• [RECORDS TO PROCESS]:
-*-*-
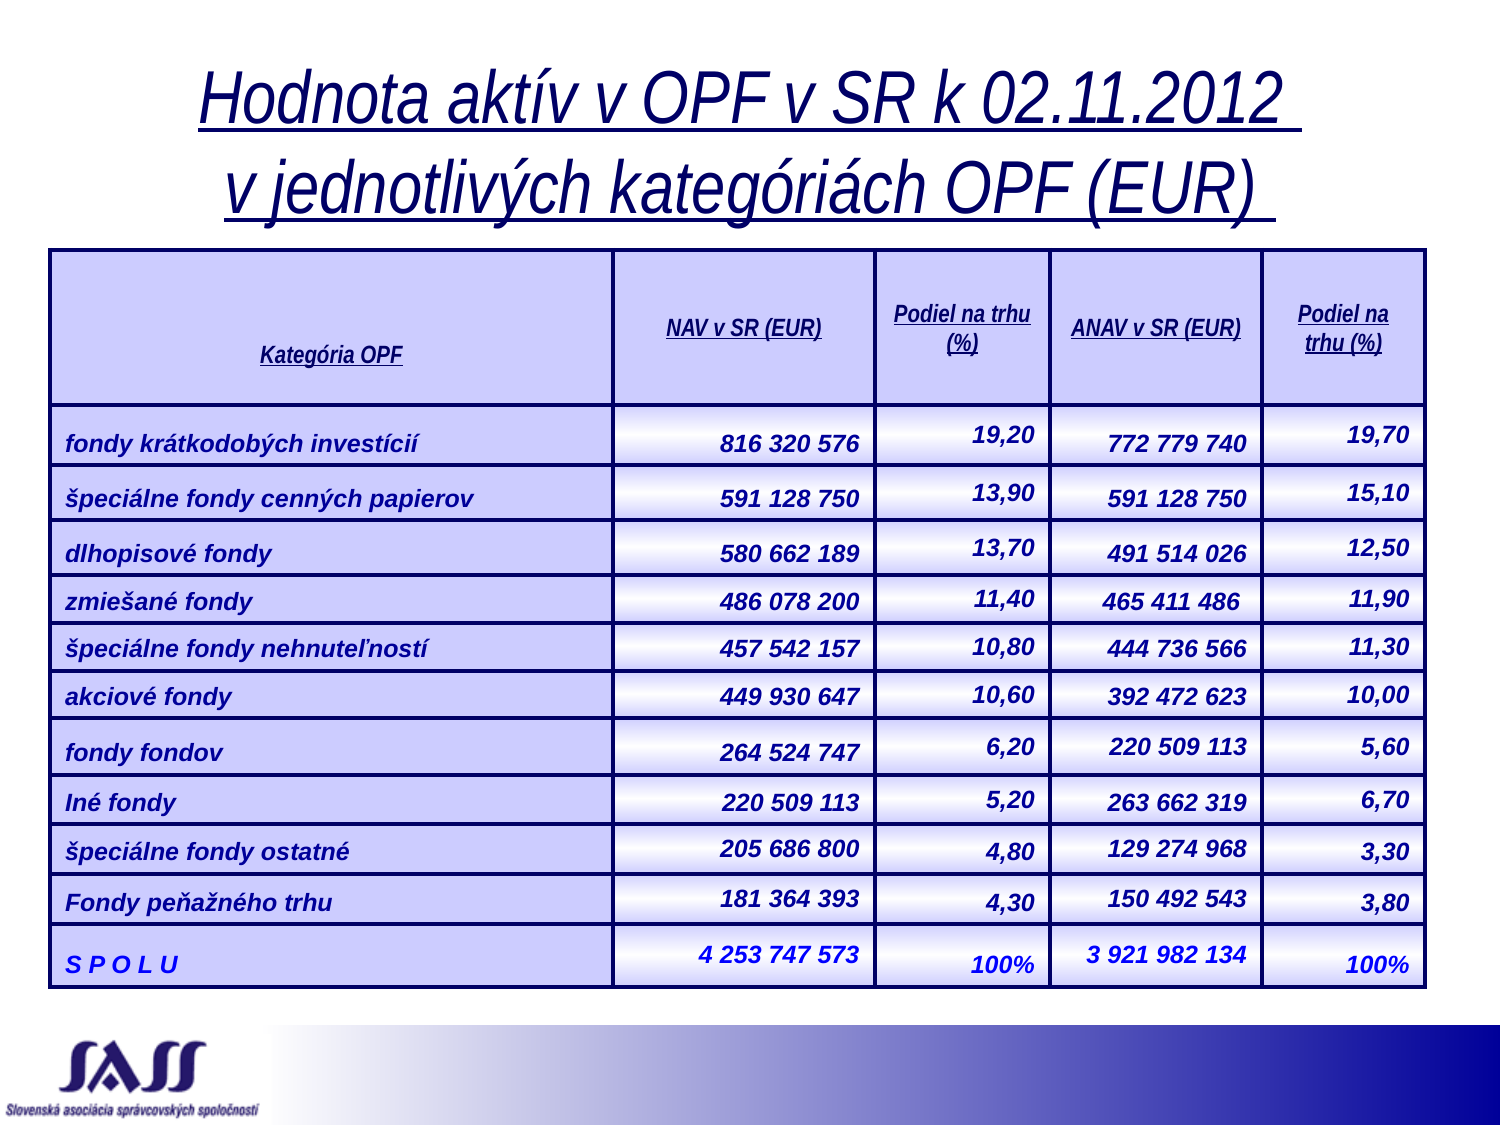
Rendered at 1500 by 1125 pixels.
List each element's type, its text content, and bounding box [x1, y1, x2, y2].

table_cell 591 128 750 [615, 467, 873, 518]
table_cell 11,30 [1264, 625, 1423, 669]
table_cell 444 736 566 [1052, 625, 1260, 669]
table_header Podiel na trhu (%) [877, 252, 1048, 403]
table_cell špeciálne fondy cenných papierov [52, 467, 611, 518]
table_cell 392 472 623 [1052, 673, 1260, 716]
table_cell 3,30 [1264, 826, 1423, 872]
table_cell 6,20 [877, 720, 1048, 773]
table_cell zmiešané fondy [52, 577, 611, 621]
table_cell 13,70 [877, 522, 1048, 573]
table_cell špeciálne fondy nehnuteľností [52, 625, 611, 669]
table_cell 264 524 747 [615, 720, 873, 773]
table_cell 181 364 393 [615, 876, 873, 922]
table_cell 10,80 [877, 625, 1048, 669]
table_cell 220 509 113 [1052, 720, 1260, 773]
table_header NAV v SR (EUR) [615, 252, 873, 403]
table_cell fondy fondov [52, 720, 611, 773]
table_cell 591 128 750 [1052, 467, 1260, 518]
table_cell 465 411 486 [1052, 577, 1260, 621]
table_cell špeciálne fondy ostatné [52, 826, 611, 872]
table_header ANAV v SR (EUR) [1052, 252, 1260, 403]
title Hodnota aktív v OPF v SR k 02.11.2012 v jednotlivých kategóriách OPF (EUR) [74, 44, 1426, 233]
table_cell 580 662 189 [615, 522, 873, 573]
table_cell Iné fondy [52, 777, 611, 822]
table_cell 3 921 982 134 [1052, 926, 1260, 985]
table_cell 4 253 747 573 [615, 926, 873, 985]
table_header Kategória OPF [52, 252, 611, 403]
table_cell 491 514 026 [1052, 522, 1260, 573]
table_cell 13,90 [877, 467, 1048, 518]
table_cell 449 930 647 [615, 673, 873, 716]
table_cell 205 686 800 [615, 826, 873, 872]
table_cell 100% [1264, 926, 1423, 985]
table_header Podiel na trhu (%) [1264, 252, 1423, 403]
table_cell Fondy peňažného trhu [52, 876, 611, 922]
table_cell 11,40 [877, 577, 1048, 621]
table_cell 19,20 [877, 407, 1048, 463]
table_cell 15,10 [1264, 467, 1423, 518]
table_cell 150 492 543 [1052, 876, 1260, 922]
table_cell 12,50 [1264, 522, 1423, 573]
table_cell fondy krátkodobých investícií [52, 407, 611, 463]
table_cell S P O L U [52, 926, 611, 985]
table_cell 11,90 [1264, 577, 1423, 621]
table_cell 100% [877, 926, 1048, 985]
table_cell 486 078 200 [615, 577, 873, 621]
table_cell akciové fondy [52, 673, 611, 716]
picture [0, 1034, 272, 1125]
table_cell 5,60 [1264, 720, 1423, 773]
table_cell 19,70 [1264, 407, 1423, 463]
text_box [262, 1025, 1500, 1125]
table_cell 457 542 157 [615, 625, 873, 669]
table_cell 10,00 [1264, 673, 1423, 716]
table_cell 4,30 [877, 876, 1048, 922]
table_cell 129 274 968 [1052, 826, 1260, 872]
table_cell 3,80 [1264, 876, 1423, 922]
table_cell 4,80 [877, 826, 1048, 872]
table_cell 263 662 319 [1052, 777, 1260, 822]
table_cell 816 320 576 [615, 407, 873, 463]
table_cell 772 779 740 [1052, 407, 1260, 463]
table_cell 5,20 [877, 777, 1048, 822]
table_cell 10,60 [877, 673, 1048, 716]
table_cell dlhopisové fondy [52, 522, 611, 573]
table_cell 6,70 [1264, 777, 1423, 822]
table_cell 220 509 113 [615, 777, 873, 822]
-*-*-
• [TASK]: Please restate the entries word for word, with all pictures left out.

• [WRITTEN ANSWER]:
Rendered at 1500 by 1125 pixels.
List each element's type, its text content, and bounding box [x1, y1, x2, y2].

table_cell 591 128 750 [615, 467, 873, 518]
table_cell 11,30 [1264, 625, 1423, 669]
table_cell 444 736 566 [1052, 625, 1260, 669]
table_header Podiel na trhu (%) [877, 252, 1048, 403]
table_cell špeciálne fondy cenných papierov [52, 467, 611, 518]
table_cell 392 472 623 [1052, 673, 1260, 716]
table_cell 3,30 [1264, 826, 1423, 872]
table_cell 6,20 [877, 720, 1048, 773]
table_cell zmiešané fondy [52, 577, 611, 621]
table_cell 13,70 [877, 522, 1048, 573]
table_cell špeciálne fondy nehnuteľností [52, 625, 611, 669]
table_cell 264 524 747 [615, 720, 873, 773]
table_cell 181 364 393 [615, 876, 873, 922]
table_cell 10,80 [877, 625, 1048, 669]
table_cell 220 509 113 [1052, 720, 1260, 773]
table_header NAV v SR (EUR) [615, 252, 873, 403]
table_cell fondy fondov [52, 720, 611, 773]
table_cell 591 128 750 [1052, 467, 1260, 518]
table_cell 465 411 486 [1052, 577, 1260, 621]
table_cell špeciálne fondy ostatné [52, 826, 611, 872]
table_header ANAV v SR (EUR) [1052, 252, 1260, 403]
title Hodnota aktív v OPF v SR k 02.11.2012 v jednotlivých kategóriách OPF (EUR) [74, 44, 1426, 233]
table_cell 580 662 189 [615, 522, 873, 573]
table_cell Iné fondy [52, 777, 611, 822]
table_cell 3 921 982 134 [1052, 926, 1260, 985]
table_cell 4 253 747 573 [615, 926, 873, 985]
table_header Kategória OPF [52, 252, 611, 403]
table_cell 491 514 026 [1052, 522, 1260, 573]
table_cell 13,90 [877, 467, 1048, 518]
table_cell 449 930 647 [615, 673, 873, 716]
table_cell 205 686 800 [615, 826, 873, 872]
table_cell 100% [1264, 926, 1423, 985]
table_header Podiel na trhu (%) [1264, 252, 1423, 403]
table_cell Fondy peňažného trhu [52, 876, 611, 922]
table_cell 11,40 [877, 577, 1048, 621]
table_cell 19,20 [877, 407, 1048, 463]
table_cell 15,10 [1264, 467, 1423, 518]
table_cell 150 492 543 [1052, 876, 1260, 922]
table_cell 12,50 [1264, 522, 1423, 573]
table_cell fondy krátkodobých investícií [52, 407, 611, 463]
table_cell S P O L U [52, 926, 611, 985]
table_cell 11,90 [1264, 577, 1423, 621]
table_cell 100% [877, 926, 1048, 985]
table_cell 486 078 200 [615, 577, 873, 621]
table_cell akciové fondy [52, 673, 611, 716]
picture [0, 1034, 272, 1125]
table_cell 5,60 [1264, 720, 1423, 773]
table_cell 19,70 [1264, 407, 1423, 463]
text_box [262, 1025, 1500, 1125]
table_cell 457 542 157 [615, 625, 873, 669]
table_cell 10,00 [1264, 673, 1423, 716]
table_cell 4,30 [877, 876, 1048, 922]
table_cell 129 274 968 [1052, 826, 1260, 872]
table_cell 3,80 [1264, 876, 1423, 922]
table_cell 4,80 [877, 826, 1048, 872]
table_cell 263 662 319 [1052, 777, 1260, 822]
table_cell 816 320 576 [615, 407, 873, 463]
table_cell 772 779 740 [1052, 407, 1260, 463]
table_cell 5,20 [877, 777, 1048, 822]
table_cell 10,60 [877, 673, 1048, 716]
table_cell dlhopisové fondy [52, 522, 611, 573]
table_cell 6,70 [1264, 777, 1423, 822]
table_cell 220 509 113 [615, 777, 873, 822]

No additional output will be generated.